• **Tasks for this exercise**
1. Can you sum up the blog post below in two sentences?
2. Can you write out, word for word, the part of the blog post below that opens with the words containing "timetable: Lyon - Saint" and closes with "for other use-cases."?

• **Passage**

***

Tools for Complex and Ambiguous Dates at SFO Museum

This is a blog post by aaron cope that was published on January 14, 2021 . It was tagged golang, tools and edtf.

timetable: Lyon - Saint Exupéry Airport. Paper, ink. Gift of the William Hough Collection, SFO Museum Collection. 2009.108.042

Today, we are pleased to announce the release of four tools for working with Extended DateTime Format (EDTF) dates. Three of the four tools are general-purpose utilities that build on one another. The fourth is an SFO Museum-specific application of these tools and is being shared in the spirit of generosity and as a reference implementation for how these tools might be adapted for other use-cases.

EDTF is a standard for representing complex, and sometimes ambiguous, dates developed under the umbrella of the Library of Congress and describes itself this way:

EDTF defines features to be supported in a date/time string, features considered useful for a wide variety of applications

Date and time formats are specified in ISO 8601, the International Standard for the representation of dates and times. ISO 8601-2004 provided basic date and time formats; these were not sufficiently expressive to support various semantic qualifiers and concepts than many applications find useful. For example, although it could express the concept “the year 1984”, it could not express “approximately the year 1984”, or “we think the year is 1984 but we’re not certain”. These as well as various other concepts had therefore often been represented using ad hoc conventions; EDTF provides a standard syntax for their representation.

***

• **Material provided**
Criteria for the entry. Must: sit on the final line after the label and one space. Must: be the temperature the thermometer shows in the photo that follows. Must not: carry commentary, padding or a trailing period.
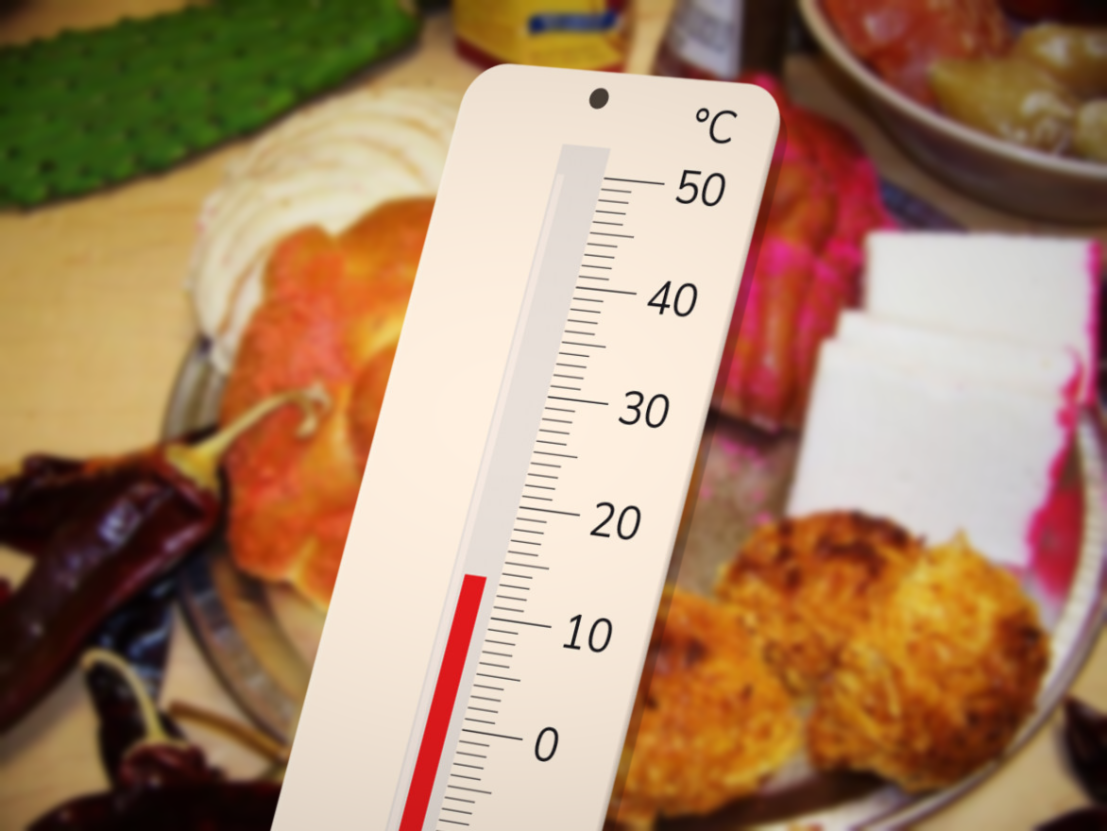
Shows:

***

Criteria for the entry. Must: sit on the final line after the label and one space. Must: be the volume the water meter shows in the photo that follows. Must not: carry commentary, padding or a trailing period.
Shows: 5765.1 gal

***

• **Answers by task**
1. SFO Museum has released four tools for working with Extended DateTime Format (EDTF) dates: three general-purpose utilities that build on one another and one SFO Museum-specific application shared as a reference implementation. EDTF is a standard developed under the umbrella of the Library of Congress that gives a standard syntax for complex or ambiguous dates, such as an approximate or uncertain year, which ISO 8601-2004 could not express.

2.
timetable: Lyon - Saint Exupéry Airport. Paper, ink. Gift of the William Hough Collection, SFO Museum Collection. 2009.108.042

Today, we are pleased to announce the release of four tools for working with Extended DateTime Format (EDTF) dates. Three of the four tools are general-purpose utilities that build on one another. The fourth is an SFO Museum-specific application of these tools and is being shared in the spirit of generosity and as a reference implementation for how these tools might be adapted for other use-cases.